European billionaires fear that those who pay $370,000 a year to CEO of family offices will not be able to find the talent to manage their destiny

While very high net families in Europe are moving rapidly to get things ahead of a massive wealth transfer, the biggest challenge to hand over fate is the clear shortage of workers eager to seek pay cuts to manage billions.
a Report HSBC’s Global Private Banking and Canden Wealth examined the status of European family offices and examined 101 offices with a wealth of $136 billion. Ensuring strong returns and learning how to deploy generative AI was an important concern from those families.
But the biggest obstacle is finding the right people to manage their destiny.
Over a third (36%) of wealthy respondents in the survey said they have a limited pool of talent available with the appropriate personal skills to manage the property. Just a third (32%) said they had a hard time finding a leader with the right interpersonal skills.
Running a family office can be a lucrative gig. The survey shows that the average is $288,000 (274,600 Euros), while the highest-paid CEO at Family Offices earns rakes at $500,000 (476,000 Euros) per year. Although attractive, the numbers do not compare favorably with other investment jobs at similar levels. Executive search company Heidrick & Stargals Found The average salary for a private equity support CEO was $447,000 (426,000 Euro).
Meanwhile, the CEO of a minimum wage family office earns only about $120,000 (114,000 euros) a year.
Billionaires look outside their family
Looking deeper into the numbers, families with assets of over $1 billion pay the CEO with an average of just $370,000 (353,000 euros) per year.
Baseline numbers represent less than 0.037% of the fate of these families. For families, the numbers are low because it’s for CEOs of family offices that cost less than $500 million.
To attract talent, the family office is looking to add more incentives to bring the best talent, the report says. Most offer discretionary performance bonuses, but offer minority co-investment opportunities or share of profits generated.
The Family Office is using historically fame to recruit leaders. Leaders are also tempted by small set-ups. They are usually a single digit number for employees, allowing each worker to have a defined impact. They also tended to attract heirs who were keen to carry their estates.
However, these factors, like before, may not have the same pull for non-family members.

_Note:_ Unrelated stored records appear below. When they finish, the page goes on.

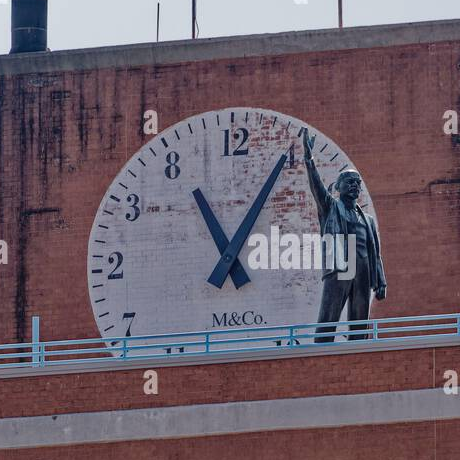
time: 11:05
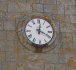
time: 12:19
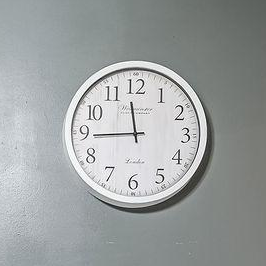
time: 11:44
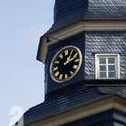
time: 1:12
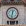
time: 12:32
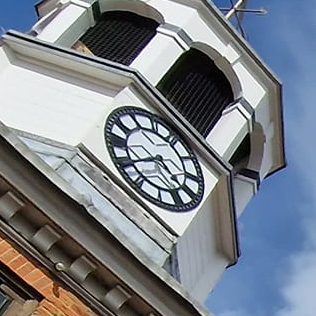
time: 4:40
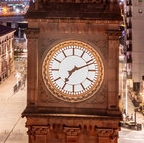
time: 7:11
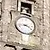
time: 3:43
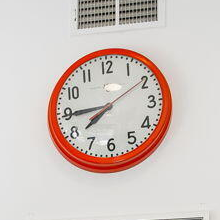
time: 7:44
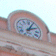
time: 2:04
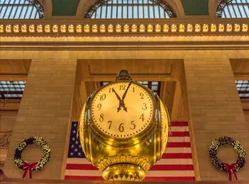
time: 11:03
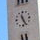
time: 11:25
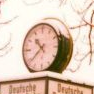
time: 10:38
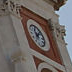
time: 11:07
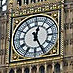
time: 12:25
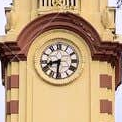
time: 8:31
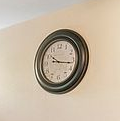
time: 10:16
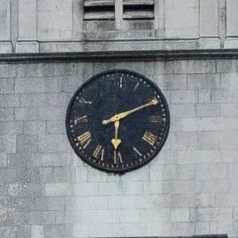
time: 6:10
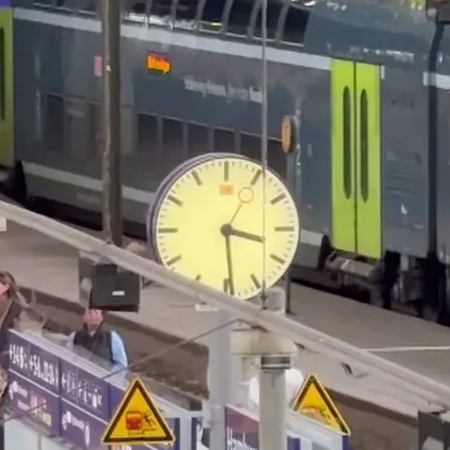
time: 3:29
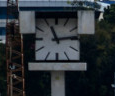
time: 11:13
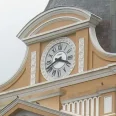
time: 3:40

Meanwhile, younger generations are increasingly fascinated by retaining their parents’ heritage and are interested in creating their own heritage.

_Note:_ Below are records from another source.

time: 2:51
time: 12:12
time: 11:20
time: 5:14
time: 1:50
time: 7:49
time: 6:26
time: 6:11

One of the UK founders of the Family Office told the author: “I think there will be a shortage of people to run family offices. A family born in the 1960s and running family offices for 15 or 20 years, has retired.

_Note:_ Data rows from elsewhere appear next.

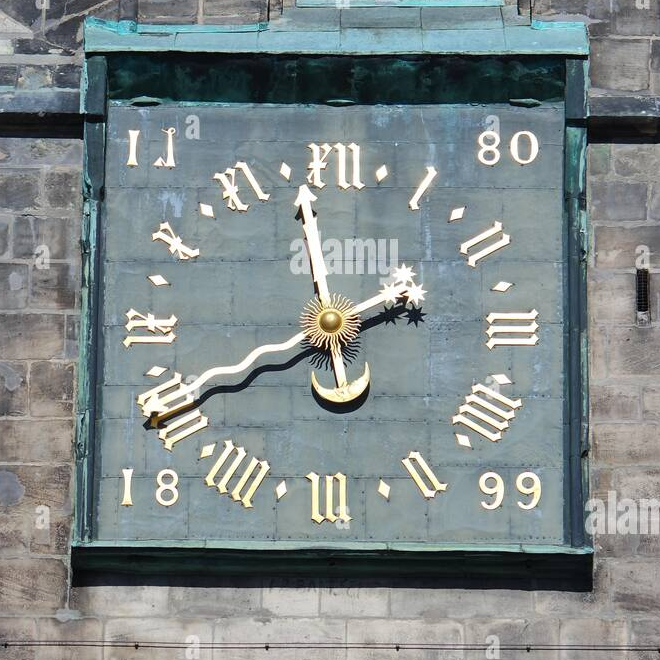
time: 11:40
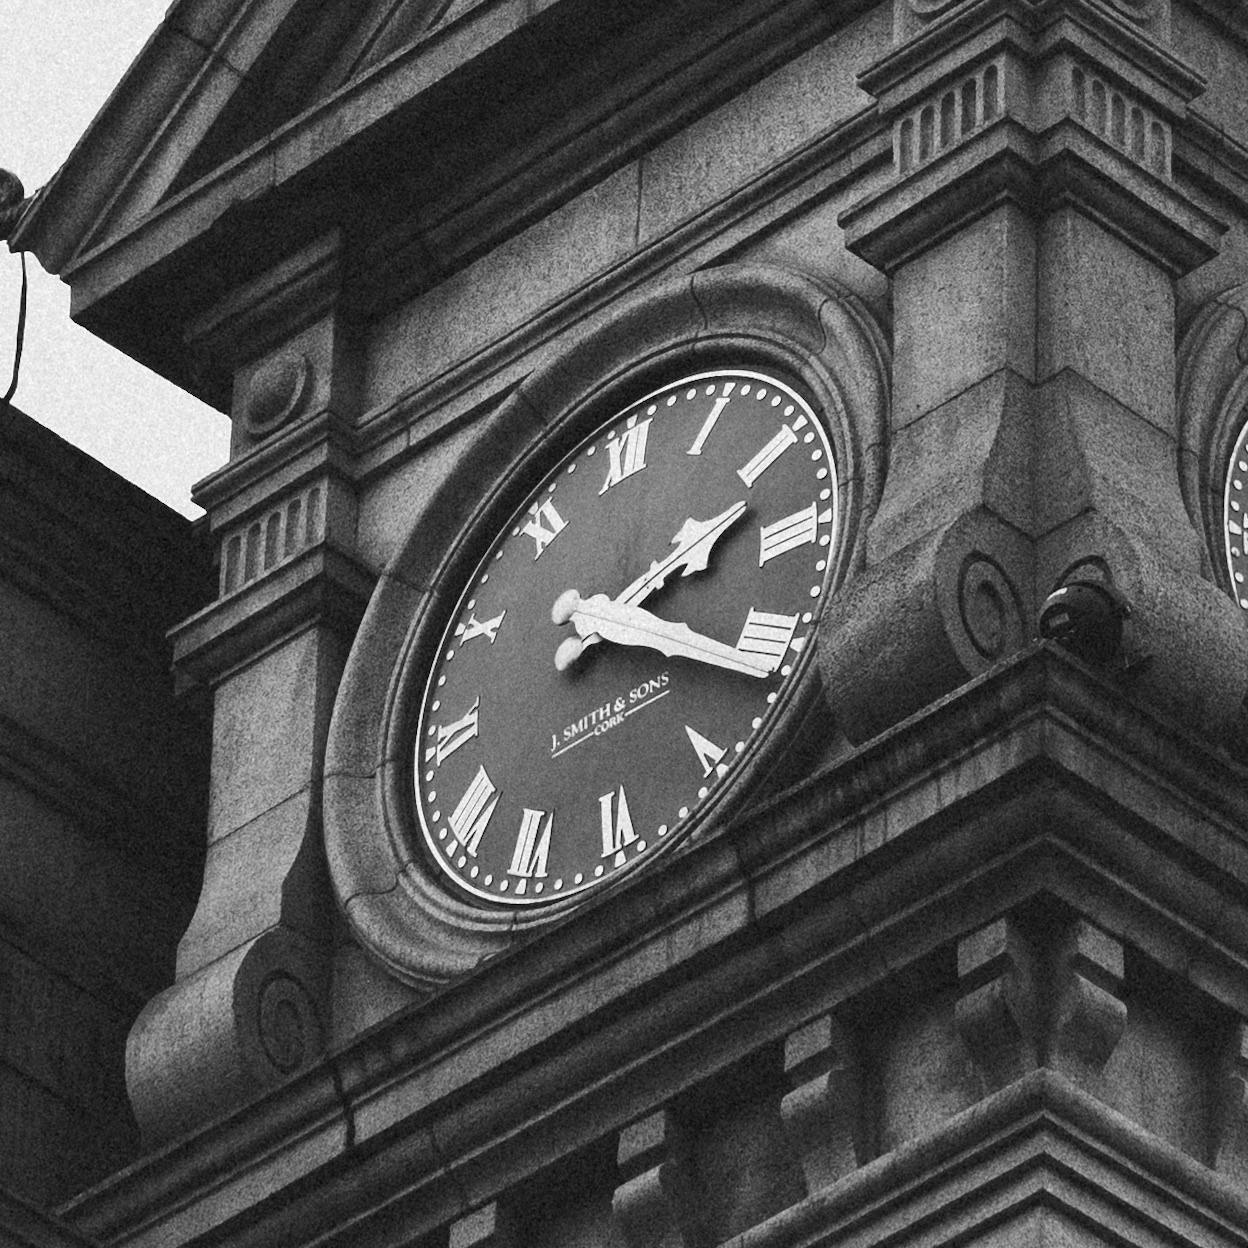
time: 2:21
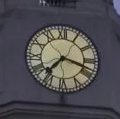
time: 7:18
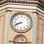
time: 8:41
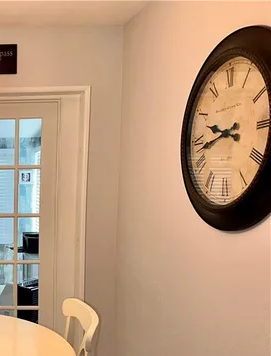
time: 9:42
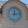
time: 12:12
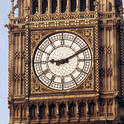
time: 9:10
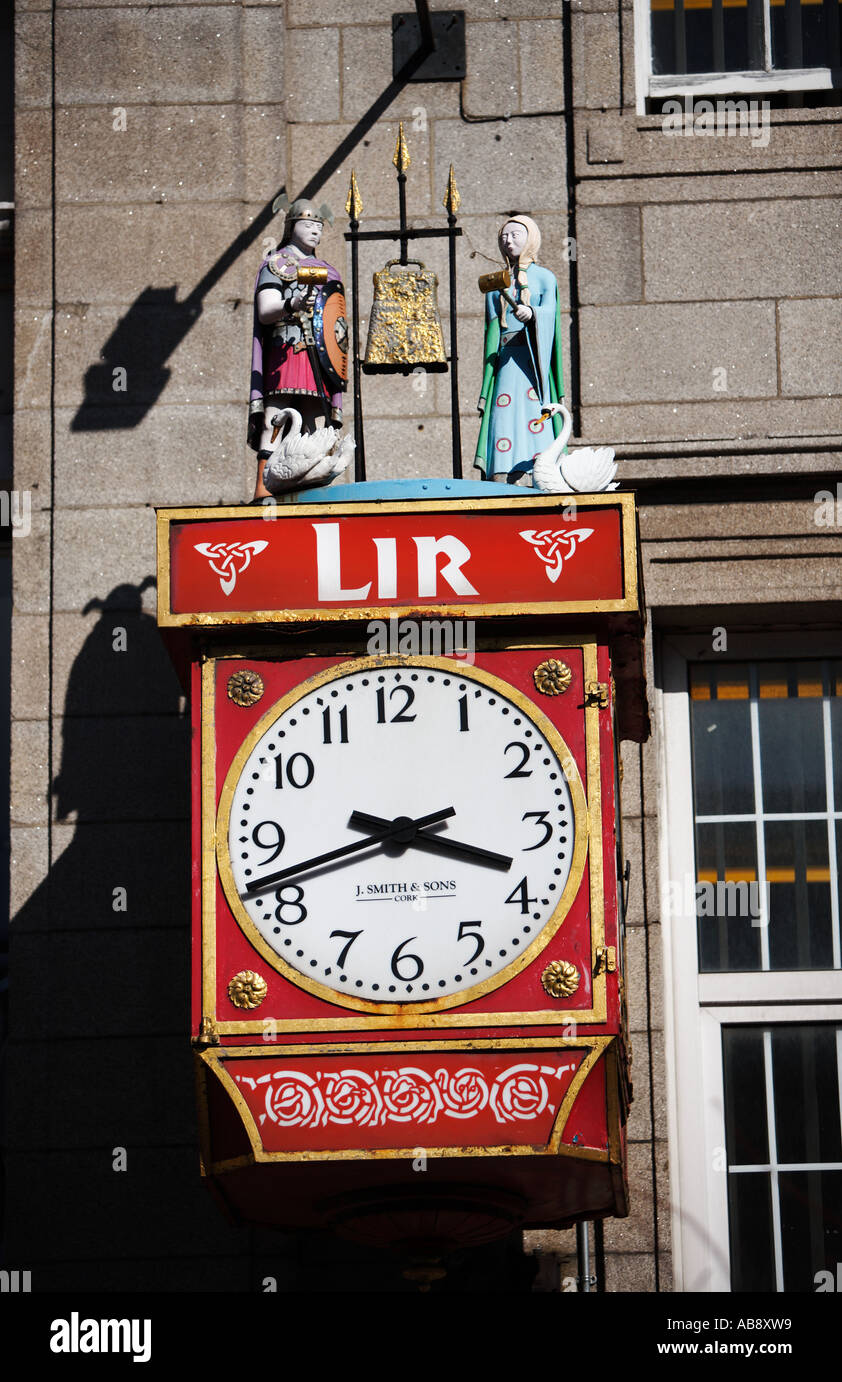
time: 3:42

“Many next Jens will want to do their own thing from their family offices. Recruiting staff gradually becomes more difficult. Who will try to fill the gap? Family offices are forced to bring more specialized staff from financial institutions, and their culture will change.”
However, the CEO of one family office told the author that compliance and regulatory overload at large investment companies is considering moving more investment managers to set up smaller family offices.
As baby boomers hand over businesses and assets to the next generation, the appeal of hiring non-family members to manage family offices is growing. This will save you from the horrifying battle of inheritance among your descendants.
The CEO of the UK Family Office told the author: “Our next Jen has seven cousins and three siblings, all or part of them work in a family business or family office.